As for the non-hyperactive thing: ADD without the H is totally a thing and well-documented at that. So is ADHD with mental hyperactivity as opposed to physical. Your dad can research that himself if he doesn’t trust your sources.


Also, considering it’s been a while since you started this thread: Any development since?


@Sofia, you’re not alone.

I am not an expert in ADHD, but from what I’ve heard and read in my research, and from my own observations, I’ve noticed these kinds of opinions that people have.

Many people with the Inattentive presentation of ADHD (which was previously known as ADD) get the same response, even from the people who know them best.

Also, for males with the Hyperactive and Impulsive traits, it is usually much more obvious. I think that boys and young men with the HI presentation are more likely to engage in risky behaviors. (Although not all guys who do impulsive or dangerous things have ADHD; some of that is cultural, one-upmanship, or whatever.)

From what I’ve read about girls and women with the HI presentation, dangerous behavior isn’t as common (or perhaps just less obvious), but other behaviors such as being very talkative, or perhaps appearing “flighty” by rapidly changing activities or interests.

From all the many people I’ve met in life, I’ve only correctly guessed that one young woman I know as being an ADHD “Brain”. Others who I’ve met have shared that they were ADHD, and for some I could reflect back and recognize, but for some I never would have known if they hadn’t said anything.

I myself am a male of the ADHD Inattentive presentation.

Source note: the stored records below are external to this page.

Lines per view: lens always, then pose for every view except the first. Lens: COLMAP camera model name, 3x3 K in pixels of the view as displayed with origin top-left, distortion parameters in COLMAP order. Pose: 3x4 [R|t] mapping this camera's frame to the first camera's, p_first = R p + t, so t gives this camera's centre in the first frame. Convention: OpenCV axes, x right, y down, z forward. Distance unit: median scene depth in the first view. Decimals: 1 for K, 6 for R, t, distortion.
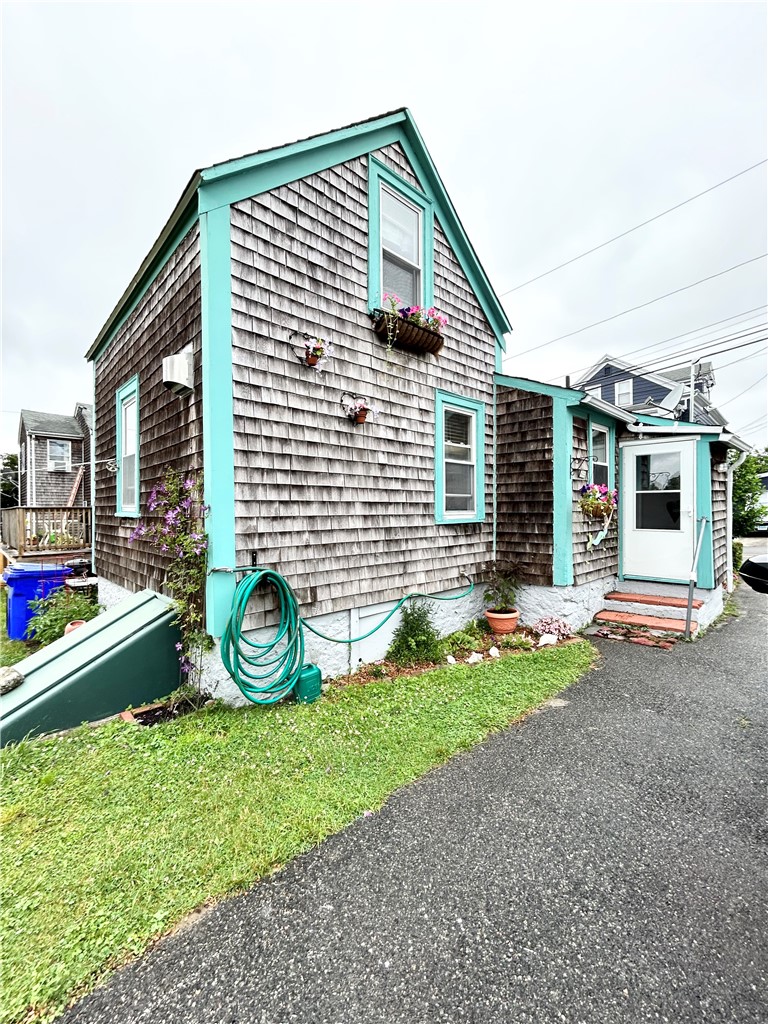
lens RADIAL K [[418.3, 0, 384.2], [0, 418.3, 511.2], [0, 0, 1]] dist [-0.000385, 0.000475]
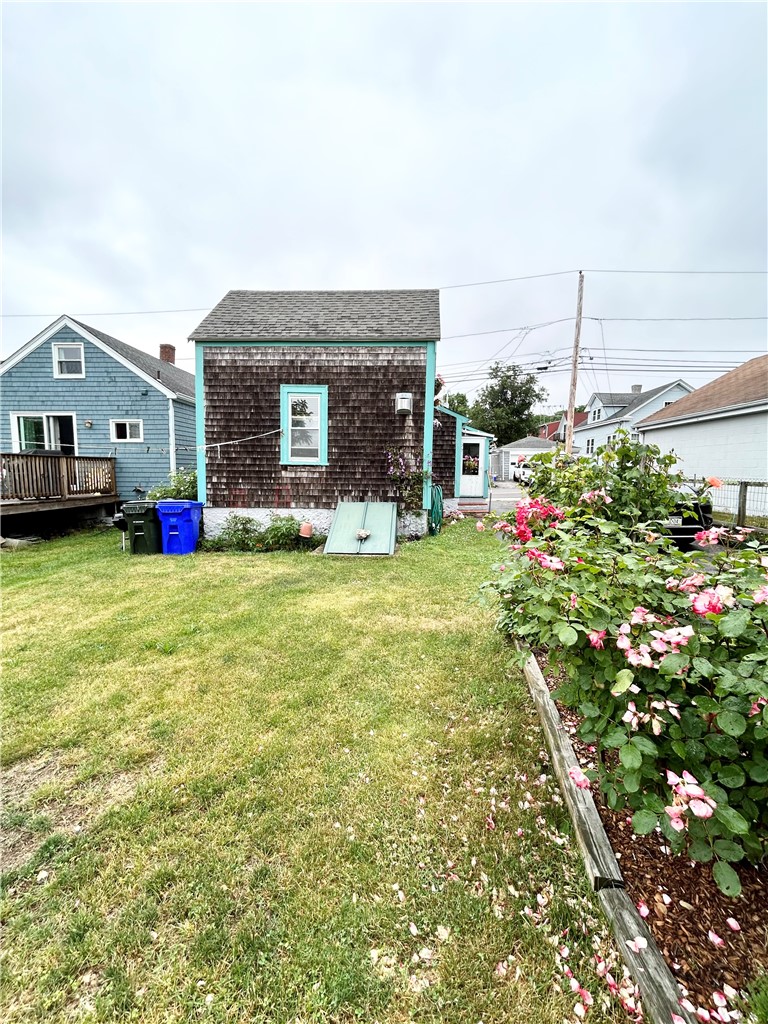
lens RADIAL K [[418.3, 0, 385.1], [0, 418.3, 514.0], [0, 0, 1]] dist [-0.000385, 0.000475]
pose [[0.719883, -0.064405, 0.691100, -1.537552], [-0.012810, 0.994283, 0.106003, 0.021389], [-0.693977, -0.085163, 0.714943, -0.445831]]
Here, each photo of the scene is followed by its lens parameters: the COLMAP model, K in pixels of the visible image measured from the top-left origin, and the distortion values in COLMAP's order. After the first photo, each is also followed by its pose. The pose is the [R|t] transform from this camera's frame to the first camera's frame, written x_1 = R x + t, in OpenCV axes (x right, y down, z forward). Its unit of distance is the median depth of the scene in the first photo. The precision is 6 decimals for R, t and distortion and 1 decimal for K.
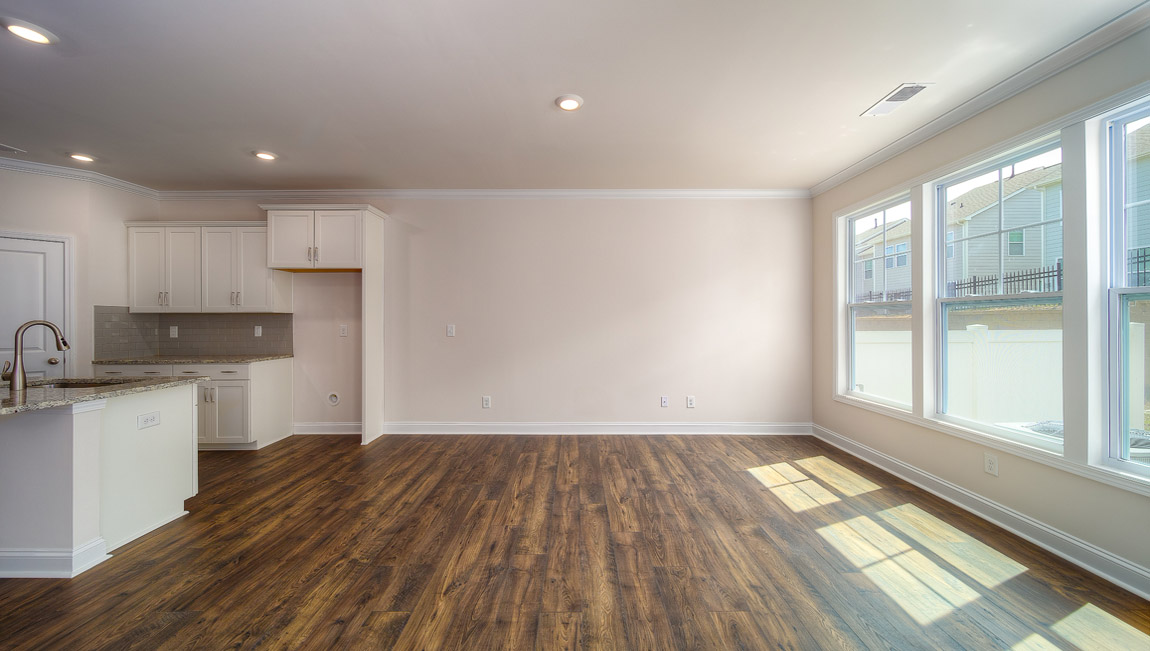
lens RADIAL K [[403.9, 0, 574.5], [0, 403.9, 313.8], [0, 0, 1]] dist [0.000637, -0.001909]
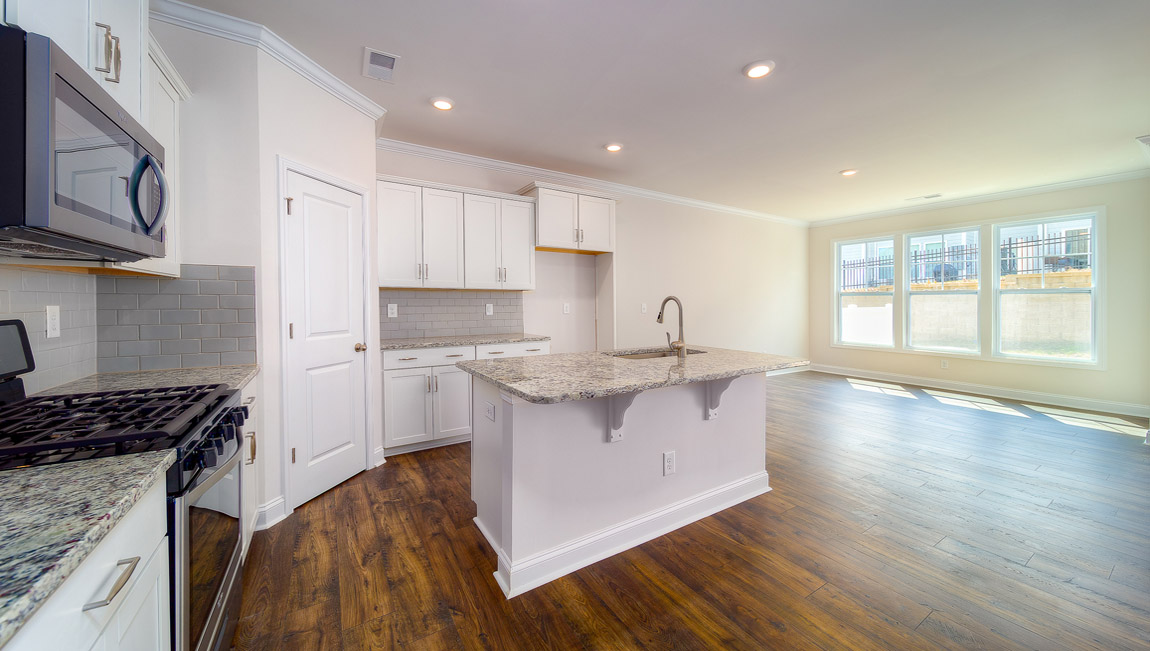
lens RADIAL K [[403.9, 0, 576.3], [0, 403.9, 305.2], [0, 0, 1]] dist [0.000637, -0.001909]
pose [[0.851787, 0.001585, 0.523886, -1.259033], [-0.015229, 0.999648, 0.021737, 0.011548], [-0.523667, -0.026494, 0.851511, 0.095756]]
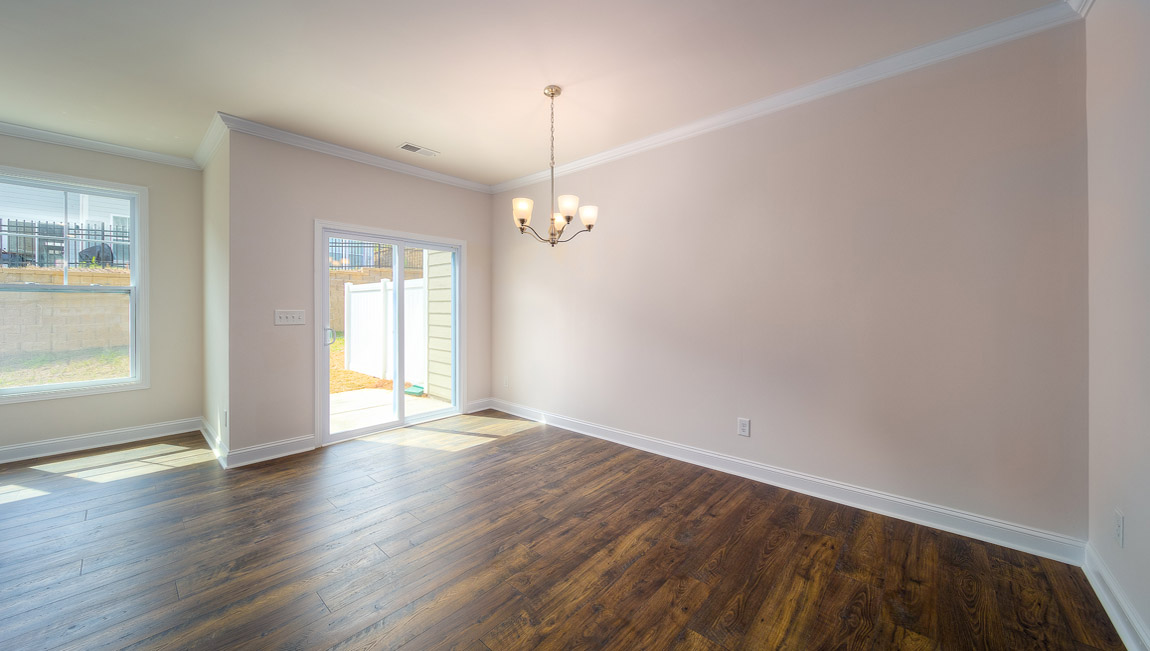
lens RADIAL K [[403.9, 0, 576.0], [0, 403.9, 311.6], [0, 0, 1]] dist [0.000637, -0.001909]
pose [[-0.746068, -0.004535, 0.665854, -0.734496], [-0.009338, 0.999950, -0.003652, 0.015142], [-0.665804, -0.008942, -0.746073, 0.327617]]
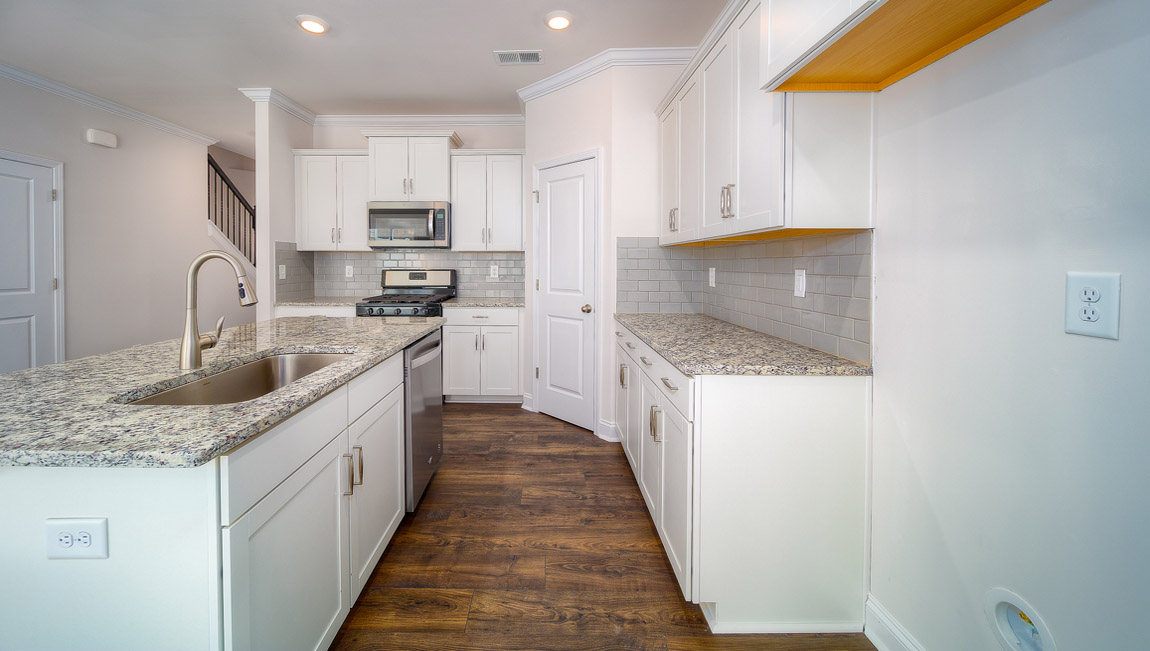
lens RADIAL K [[403.9, 0, 564.8], [0, 403.9, 269.6], [0, 0, 1]] dist [0.000637, -0.001909]
pose [[0.021430, 0.016200, -0.999639, -0.457102], [0.013539, 0.999772, 0.016492, 0.024236], [0.999679, -0.013887, 0.021205, 0.861062]]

I’ve gotten-by alright most of my life, but I’m sure that people who know me well would recognize the Inattentive traits in me. Many people that I interact with on a casual basis would never know.

You could be ADHD, and only the most astute and informed observers be able to tell. We often find ways to adjust, to compensate, or to play to our strengths.

@Sofia, you might have to be patient. Your dad may or may not come around. I had to be patient with myself. I only just figured this out at 45, but looking back can see that I had the Inattentive traits at 6 years old…I did well in school, so nobody thought anything of it.


Not sure if it’s still actual

Perhaps try bombarding them with scientific evidence? - go to google scholar and try to find out studies which are supporting your point.

Or even better, I would make them watch this:

I know Dr Amen is controversial but actually seeing the differences in the brain activity and hearing those stories is quite convincing.